Mutations in the ATP7B gene located on chromosome 13 are the underlying cause of defective copper metabolism. The ATP7B protein which the gene codes for contains six copper binding sites, making it a key player in the elimination of copper from liver tissues. The defective protein in patients of Wilson’s Disease is unable to transfer cellular copper to the Golgi apparatus where it is prepared to be excreted by the cell. The result is the inability of the liver to eliminate copper and the metal’s consequent cellular buildup.
|A Kayser-Fleischer ring is a brown ring around the iris caused
by copper deposition in the eye. It is one of the most telling
signs of Wilson’s Disease. (image via Wikimedia Commons)
Patients may suffer from a variety of neurological, psychiatric, motor, and other symptoms. Dementia, insomnia, and seizures may result, as well as depression and schizophrenia. Muscle spasms can occur, and patients may have difficulty walking. One of the most distinct signs of Wilson’s is the presence of a brown ring around the iris, a feature called a Kayser-Fleischer ring, which is the result of copper deposition in the eye. The most serious symptoms of Wilson’s are hepatic in nature and include cirrhosis of the liver that can result in fatal failure of the organ.
Wilson’s Disease is an exceedingly rare illness, with a global prevalence of only 30 cases per million people. In order to inherit the disease, two mutated genes must be received by an individual from their parents, making Wilson’s a recessively inherited genetic disorder. A carrier of Wilson’s with only one defective copy of the ATP7B gene will not develop the disorder but has a 50% chance of passing the gene onto their child. A second copy must be received from the child’s other parent in order to develop symptoms.

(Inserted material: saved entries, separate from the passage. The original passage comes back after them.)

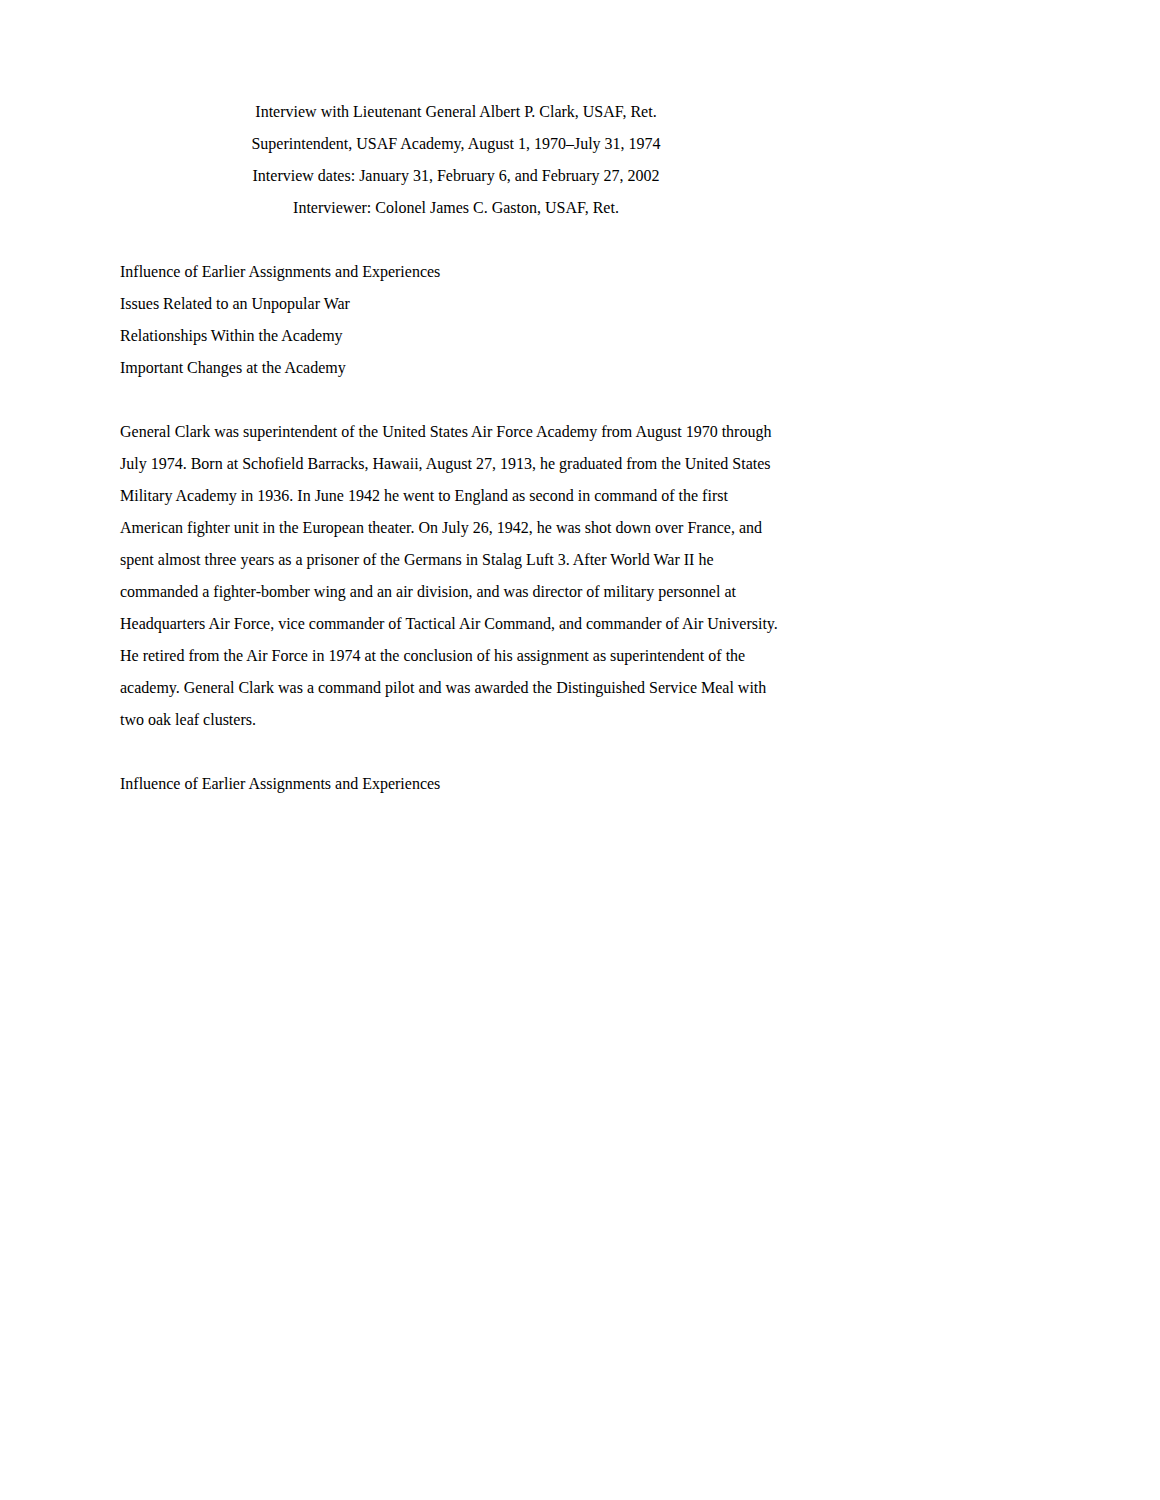Interview with Lieutenant General Albert P. Clark, USAF, Ret.
Superintendent, USAF Academy, August 1, 1970–July 31, 1974
Interview dates: January 31, February 6, and February 27, 2002
Interviewer: Colonel James C. Gaston, USAF, Ret.
Influence of Earlier Assignments and Experiences
Issues Related to an Unpopular War
Relationships Within the Academy
Important Changes at the Academy
General Clark was superintendent of the United States Air Force Academy from August 1970 through July 1974. Born at Schofield Barracks, Hawaii, August 27, 1913, he graduated from the United States Military Academy in 1936. In June 1942 he went to England as second in command of the first American fighter unit in the European theater. On July 26, 1942, he was shot down over France, and spent almost three years as a prisoner of the Germans in Stalag Luft 3. After World War II he commanded a fighter-bomber wing and an air division, and was director of military personnel at Headquarters Air Force, vice commander of Tactical Air Command, and commander of Air University. He retired from the Air Force in 1974 at the conclusion of his assignment as superintendent of the academy. General Clark was a command pilot and was awarded the Distinguished Service Meal with two oak leaf clusters.
Influence of Earlier Assignments and Experiences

Although patients with Wilsons’s are unable to biologically regulate their copper levels, the illness can be effectively treated by medicinal copper regulation. Drugs such as penicillamine and trientine are able to bind to copper through a process termed chelation and help eliminate it through urine. If taken throughout a patient’s life, these drugs can help to completely suppress disease symptoms. Such is the wonder of human homeostatic potential, that when our bodies fail to cope with a problem, our minds devise an effective solution.